Chuck Berry, Father Of Rock’n’Roll

Charles Edward AndersonChuck” Berry, padre riconosciuto del Rock’n’Roll e precursore chitarristico nasce a St. Louis, Missouri il 18 ottobre del ’26. Una vita romanzesca, un’altalena emotiva che caratterizza esistenza e carriera di Chuck, un saliscendi che porta Berry spesso sulle giostre. Il musicista vola in testa alle classifiche per poi crollare in fondo al baratro con la stessa velocità e semplicità con la quale da giovane Chuck conosce galere e riformatori. A metà degli anni cinquanta Muddy Waters lo raccomanda alla Chess Records e lui debutta con Maybellene, il successo è fragoroso e immediato; con Maybellene nasce un genere, il Rock. Nel giro di pochi anni Berry sforna hit a ripetizione plasmando la musica mondiale, Johnny B.Goode (leggendario inno del rock spedito nello spazio con il programma Voyager per raccontare ad eventuali forme di vita aliene la cultura sulla Terra), Roll Over Beethoven, Rock and Roll Music e tante altre, fino al ’61 quando ricasca nelle vecchie abitudini; Chuck viene arrestato con l’accusa di pedofilia poi ritrattata. Questo oscuro periodo sminuisce, incrina la fama del cantante che riprende la via del Rock’n’roll dopo aver scontato tre anni di carcere. Cambia etichetta e sopravvive al suo mito grazie alla grande popolarità dei suoi brani ripresi, apprezzati dalle band inglesi di riferimento Beatles e Rolling Stones che coverizzano i successi di Berry visto e adorato come un’icona, un’ispirazione.

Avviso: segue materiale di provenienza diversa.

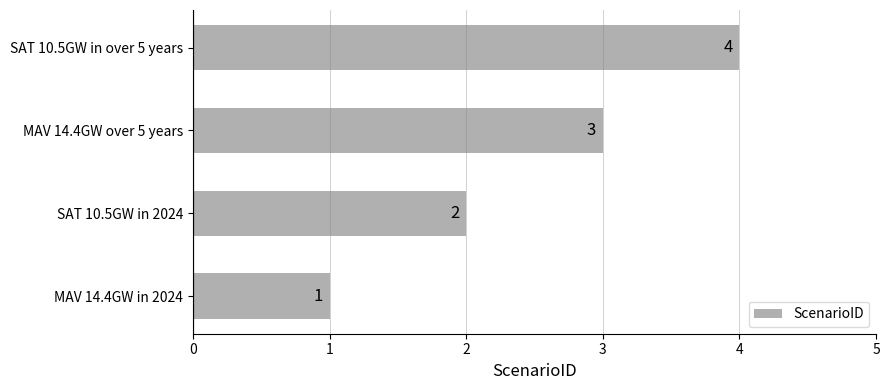

What is the difference between the maximum and minimum values?

3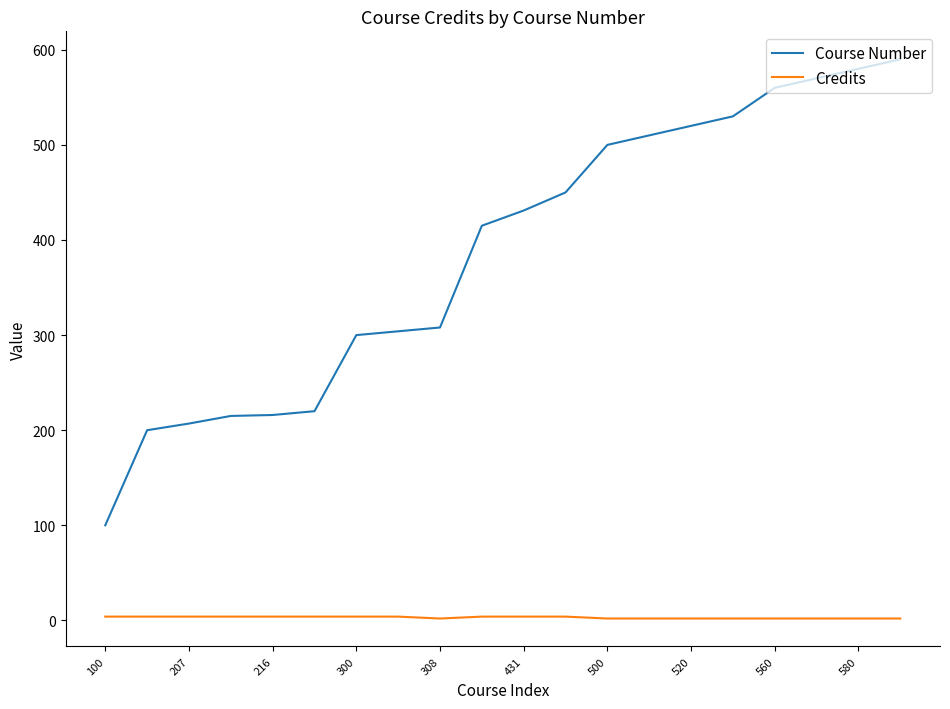

What are all the series names shown in the legend?

Course Number, Credits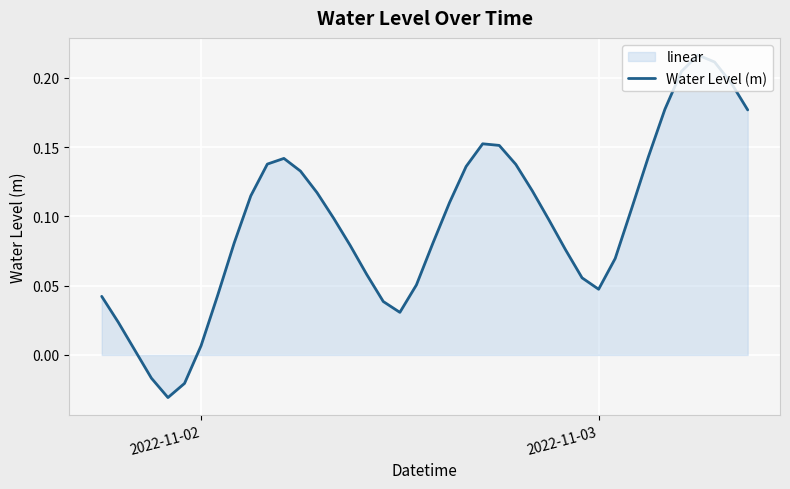

How many values are above zero?

37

“Quando sento del buon rock, come quello di Chuck Berry, cado praticamente in ginocchio. Nient’altro della vita mi interessa. Il mondo potrebbe finire e non me ne importerebbe”
John Lennon

“C’è stato un momento nella mia vita nel quale l’unica cosa che volevo era imparare a suonare come Chuck Berry”
Keith Richards

The greatest of the rock and rollers prosegue suonando quasi esclusivamente live tra picchi e scivoloni, spiegando musica, inciampando qua e là nella giustizia fino al 18 marzo 2017. All’orizzonte ci sono un singolo, un disco inedito dopo 38 anni pronto per esser lanciato ma l’inventore del Duck Walk quel giorno si spegne dopo novant’anni incredibili nella sua residenza di Wentzville.